(What you are asked to do): Every line of the entries below that carries the string "covering" should be copied.

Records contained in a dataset
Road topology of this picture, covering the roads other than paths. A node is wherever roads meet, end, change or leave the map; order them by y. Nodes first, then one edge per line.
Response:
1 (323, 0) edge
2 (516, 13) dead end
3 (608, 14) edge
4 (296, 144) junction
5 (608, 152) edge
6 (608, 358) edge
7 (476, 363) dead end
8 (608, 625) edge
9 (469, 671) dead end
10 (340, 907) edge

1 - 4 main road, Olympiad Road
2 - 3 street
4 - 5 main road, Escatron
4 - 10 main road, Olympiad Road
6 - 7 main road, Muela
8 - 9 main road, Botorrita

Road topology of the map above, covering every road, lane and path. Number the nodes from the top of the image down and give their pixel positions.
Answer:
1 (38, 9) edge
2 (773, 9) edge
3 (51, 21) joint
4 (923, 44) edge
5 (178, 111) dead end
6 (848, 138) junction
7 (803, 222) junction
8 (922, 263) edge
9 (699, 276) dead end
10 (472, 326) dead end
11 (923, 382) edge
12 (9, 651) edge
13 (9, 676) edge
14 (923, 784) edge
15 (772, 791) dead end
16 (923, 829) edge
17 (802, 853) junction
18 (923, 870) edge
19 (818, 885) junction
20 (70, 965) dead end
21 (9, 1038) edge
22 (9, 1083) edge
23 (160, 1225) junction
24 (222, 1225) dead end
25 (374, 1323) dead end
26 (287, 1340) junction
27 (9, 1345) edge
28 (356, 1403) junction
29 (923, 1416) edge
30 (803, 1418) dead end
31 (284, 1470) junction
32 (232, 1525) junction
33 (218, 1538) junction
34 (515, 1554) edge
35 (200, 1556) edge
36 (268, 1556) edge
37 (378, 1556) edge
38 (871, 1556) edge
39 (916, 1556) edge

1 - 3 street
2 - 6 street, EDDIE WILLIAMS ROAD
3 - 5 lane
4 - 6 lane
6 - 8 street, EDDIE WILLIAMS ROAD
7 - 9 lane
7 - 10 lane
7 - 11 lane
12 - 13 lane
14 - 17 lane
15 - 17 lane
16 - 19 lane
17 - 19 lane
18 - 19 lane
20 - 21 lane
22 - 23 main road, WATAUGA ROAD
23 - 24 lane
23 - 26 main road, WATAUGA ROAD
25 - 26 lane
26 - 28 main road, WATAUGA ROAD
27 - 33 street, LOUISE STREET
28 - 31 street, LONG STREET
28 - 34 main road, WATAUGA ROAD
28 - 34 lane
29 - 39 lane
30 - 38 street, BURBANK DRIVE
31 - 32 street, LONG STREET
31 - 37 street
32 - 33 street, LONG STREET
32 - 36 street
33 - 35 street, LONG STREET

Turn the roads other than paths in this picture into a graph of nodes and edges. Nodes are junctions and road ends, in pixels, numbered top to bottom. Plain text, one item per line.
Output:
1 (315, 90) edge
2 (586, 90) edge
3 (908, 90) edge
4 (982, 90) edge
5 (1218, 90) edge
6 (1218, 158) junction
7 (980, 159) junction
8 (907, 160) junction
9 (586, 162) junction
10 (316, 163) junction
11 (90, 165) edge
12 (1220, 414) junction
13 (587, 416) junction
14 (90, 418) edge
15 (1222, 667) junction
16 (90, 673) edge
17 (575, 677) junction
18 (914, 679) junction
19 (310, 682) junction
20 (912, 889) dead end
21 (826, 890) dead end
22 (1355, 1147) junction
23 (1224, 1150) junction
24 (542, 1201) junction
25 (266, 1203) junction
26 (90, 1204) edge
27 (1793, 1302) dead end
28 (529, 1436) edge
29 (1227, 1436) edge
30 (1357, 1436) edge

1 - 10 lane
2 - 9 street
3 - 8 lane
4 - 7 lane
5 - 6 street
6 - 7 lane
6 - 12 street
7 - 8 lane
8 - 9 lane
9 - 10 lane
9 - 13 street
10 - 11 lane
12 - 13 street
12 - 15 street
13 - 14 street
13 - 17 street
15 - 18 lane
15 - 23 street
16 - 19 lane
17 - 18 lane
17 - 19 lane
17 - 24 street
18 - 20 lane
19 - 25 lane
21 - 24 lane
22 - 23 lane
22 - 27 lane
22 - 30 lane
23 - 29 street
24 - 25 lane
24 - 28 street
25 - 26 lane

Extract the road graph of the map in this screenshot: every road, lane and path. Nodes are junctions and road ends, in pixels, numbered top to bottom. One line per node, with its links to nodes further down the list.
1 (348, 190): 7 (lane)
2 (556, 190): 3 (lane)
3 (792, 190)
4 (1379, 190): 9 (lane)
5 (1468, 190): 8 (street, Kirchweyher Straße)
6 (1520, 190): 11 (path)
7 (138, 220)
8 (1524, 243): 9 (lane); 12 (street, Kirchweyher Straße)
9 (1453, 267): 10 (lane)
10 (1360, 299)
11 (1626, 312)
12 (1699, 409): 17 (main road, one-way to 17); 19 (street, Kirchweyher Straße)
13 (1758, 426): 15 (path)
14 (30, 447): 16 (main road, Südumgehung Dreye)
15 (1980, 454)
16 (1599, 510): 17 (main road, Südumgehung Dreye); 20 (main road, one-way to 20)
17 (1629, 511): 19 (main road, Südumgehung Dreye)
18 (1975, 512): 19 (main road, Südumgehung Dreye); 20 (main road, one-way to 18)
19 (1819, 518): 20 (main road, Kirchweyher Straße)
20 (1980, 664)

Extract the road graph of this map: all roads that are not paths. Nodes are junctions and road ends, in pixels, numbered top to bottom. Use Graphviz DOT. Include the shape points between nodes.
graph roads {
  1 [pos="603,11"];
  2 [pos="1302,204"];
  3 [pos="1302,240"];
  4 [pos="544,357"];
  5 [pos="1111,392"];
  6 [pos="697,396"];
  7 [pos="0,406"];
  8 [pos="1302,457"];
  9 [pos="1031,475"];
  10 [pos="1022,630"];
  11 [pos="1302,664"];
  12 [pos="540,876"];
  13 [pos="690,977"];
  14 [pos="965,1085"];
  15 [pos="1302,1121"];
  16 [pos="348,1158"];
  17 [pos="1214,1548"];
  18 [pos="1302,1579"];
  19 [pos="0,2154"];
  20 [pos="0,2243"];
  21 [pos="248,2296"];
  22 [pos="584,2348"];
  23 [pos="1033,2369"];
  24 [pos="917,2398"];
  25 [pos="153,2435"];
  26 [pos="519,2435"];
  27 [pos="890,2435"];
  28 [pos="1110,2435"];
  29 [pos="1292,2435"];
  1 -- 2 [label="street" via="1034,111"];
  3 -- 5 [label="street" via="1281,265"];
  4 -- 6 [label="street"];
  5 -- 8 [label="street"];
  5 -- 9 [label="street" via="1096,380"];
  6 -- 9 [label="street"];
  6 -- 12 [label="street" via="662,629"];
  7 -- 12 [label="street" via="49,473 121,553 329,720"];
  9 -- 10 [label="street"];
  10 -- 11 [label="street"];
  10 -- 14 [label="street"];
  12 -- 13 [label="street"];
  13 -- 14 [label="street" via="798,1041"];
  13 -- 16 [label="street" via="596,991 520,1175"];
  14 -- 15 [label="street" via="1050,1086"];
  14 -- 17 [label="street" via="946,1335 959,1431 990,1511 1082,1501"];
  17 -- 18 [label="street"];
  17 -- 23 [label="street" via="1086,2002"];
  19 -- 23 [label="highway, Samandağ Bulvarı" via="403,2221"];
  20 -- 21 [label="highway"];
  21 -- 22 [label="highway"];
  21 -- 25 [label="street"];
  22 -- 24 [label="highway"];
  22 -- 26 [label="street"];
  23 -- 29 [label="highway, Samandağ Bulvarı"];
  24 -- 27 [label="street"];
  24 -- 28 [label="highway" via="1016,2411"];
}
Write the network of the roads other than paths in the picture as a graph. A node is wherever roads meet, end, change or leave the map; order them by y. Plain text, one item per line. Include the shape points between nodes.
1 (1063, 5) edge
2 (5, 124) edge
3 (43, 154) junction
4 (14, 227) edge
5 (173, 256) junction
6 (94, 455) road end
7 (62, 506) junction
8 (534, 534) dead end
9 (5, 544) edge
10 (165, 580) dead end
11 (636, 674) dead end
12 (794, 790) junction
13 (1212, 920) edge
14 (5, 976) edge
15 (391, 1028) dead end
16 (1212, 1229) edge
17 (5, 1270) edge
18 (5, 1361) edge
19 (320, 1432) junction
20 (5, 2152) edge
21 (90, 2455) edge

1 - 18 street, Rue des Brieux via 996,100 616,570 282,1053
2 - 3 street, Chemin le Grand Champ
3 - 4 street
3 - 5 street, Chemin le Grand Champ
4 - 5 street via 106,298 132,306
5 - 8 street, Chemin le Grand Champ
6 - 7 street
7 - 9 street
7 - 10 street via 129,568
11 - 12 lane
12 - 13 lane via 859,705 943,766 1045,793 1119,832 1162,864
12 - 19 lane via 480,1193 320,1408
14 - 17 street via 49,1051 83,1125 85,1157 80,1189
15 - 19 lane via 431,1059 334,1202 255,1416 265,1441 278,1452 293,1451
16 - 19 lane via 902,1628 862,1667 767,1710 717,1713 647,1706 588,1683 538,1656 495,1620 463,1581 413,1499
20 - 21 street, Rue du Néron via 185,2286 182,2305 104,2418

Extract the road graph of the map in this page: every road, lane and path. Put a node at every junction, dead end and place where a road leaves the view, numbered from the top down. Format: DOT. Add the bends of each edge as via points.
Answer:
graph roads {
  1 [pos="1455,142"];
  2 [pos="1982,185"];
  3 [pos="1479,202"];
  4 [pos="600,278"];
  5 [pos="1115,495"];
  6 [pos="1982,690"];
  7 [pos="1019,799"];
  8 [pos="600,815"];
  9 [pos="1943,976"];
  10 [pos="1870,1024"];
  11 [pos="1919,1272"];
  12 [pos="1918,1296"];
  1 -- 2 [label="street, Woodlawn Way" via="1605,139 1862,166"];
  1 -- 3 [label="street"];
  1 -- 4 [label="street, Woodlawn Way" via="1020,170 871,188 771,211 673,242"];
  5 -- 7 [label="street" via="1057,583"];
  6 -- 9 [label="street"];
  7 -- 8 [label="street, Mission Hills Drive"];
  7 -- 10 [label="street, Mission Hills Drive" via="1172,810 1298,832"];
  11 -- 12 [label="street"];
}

(Solution below):
Road topology of this picture, covering the roads other than paths. A node is wherever roads meet, end, change or leave the map; order them by y. Nodes first, then one edge per line.
Road topology of the map above, covering every road, lane and path. Number the nodes from the top of the image down and give their pixel positions.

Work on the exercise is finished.